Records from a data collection
>> BEGIN

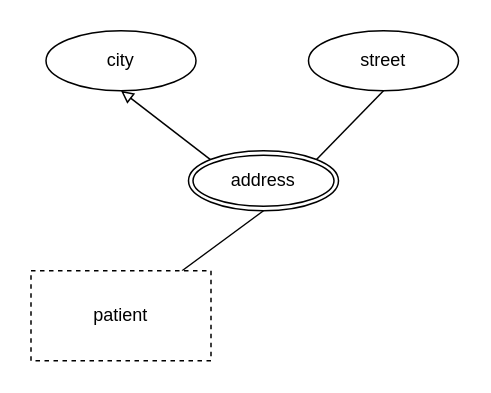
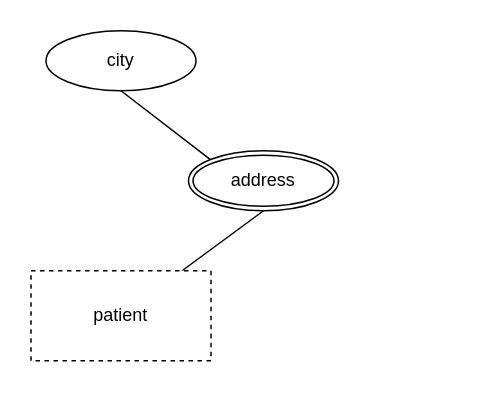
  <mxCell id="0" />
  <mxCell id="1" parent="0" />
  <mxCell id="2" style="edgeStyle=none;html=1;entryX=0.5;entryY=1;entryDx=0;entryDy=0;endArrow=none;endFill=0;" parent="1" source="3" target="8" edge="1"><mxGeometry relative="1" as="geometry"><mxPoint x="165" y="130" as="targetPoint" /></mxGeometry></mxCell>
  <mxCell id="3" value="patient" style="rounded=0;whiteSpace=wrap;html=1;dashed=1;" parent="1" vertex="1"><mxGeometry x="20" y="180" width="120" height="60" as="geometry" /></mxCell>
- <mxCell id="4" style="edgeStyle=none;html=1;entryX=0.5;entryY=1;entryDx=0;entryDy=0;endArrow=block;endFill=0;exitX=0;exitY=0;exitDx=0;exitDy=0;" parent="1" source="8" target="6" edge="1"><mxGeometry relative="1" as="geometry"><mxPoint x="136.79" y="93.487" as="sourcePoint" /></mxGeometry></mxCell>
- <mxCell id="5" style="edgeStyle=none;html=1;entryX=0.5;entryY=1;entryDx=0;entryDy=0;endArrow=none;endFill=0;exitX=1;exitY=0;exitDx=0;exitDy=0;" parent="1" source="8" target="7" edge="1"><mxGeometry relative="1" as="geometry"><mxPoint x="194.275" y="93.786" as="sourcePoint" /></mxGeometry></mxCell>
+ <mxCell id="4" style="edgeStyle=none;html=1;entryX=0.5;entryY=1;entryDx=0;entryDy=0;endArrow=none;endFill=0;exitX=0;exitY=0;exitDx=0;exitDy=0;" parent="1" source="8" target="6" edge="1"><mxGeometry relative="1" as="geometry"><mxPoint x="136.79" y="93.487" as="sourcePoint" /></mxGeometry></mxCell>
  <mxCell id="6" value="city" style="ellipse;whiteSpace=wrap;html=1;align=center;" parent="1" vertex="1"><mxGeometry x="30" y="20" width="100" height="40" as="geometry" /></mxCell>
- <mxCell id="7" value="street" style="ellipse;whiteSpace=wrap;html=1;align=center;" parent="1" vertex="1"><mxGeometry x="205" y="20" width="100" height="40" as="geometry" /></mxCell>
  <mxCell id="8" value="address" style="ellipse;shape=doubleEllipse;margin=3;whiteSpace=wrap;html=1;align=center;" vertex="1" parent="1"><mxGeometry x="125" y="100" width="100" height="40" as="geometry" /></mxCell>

>> END

Find every line above that contains the string "none", and copy each of those lines.

  <mxCell id="2" style="edgeStyle=none;html=1;entryX=0.5;entryY=1;entryDx=0;entryDy=0;endArrow=none;endFill=0;" parent="1" source="3" target="8" edge="1"><mxGeometry relative="1" as="geometry"><mxPoint x="165" y="130" as="targetPoint" /></mxGeometry></mxCell>
- <mxCell id="4" style="edgeStyle=none;html=1;entryX=0.5;entryY=1;entryDx=0;entryDy=0;endArrow=block;endFill=0;exitX=0;exitY=0;exitDx=0;exitDy=0;" parent="1" source="8" target="6" edge="1"><mxGeometry relative="1" as="geometry"><mxPoint x="136.79" y="93.487" as="sourcePoint" /></mxGeometry></mxCell>
- <mxCell id="5" style="edgeStyle=none;html=1;entryX=0.5;entryY=1;entryDx=0;entryDy=0;endArrow=none;endFill=0;exitX=1;exitY=0;exitDx=0;exitDy=0;" parent="1" source="8" target="7" edge="1"><mxGeometry relative="1" as="geometry"><mxPoint x="194.275" y="93.786" as="sourcePoint" /></mxGeometry></mxCell>
+ <mxCell id="4" style="edgeStyle=none;html=1;entryX=0.5;entryY=1;entryDx=0;entryDy=0;endArrow=none;endFill=0;exitX=0;exitY=0;exitDx=0;exitDy=0;" parent="1" source="8" target="6" edge="1"><mxGeometry relative="1" as="geometry"><mxPoint x="136.79" y="93.487" as="sourcePoint" /></mxGeometry></mxCell>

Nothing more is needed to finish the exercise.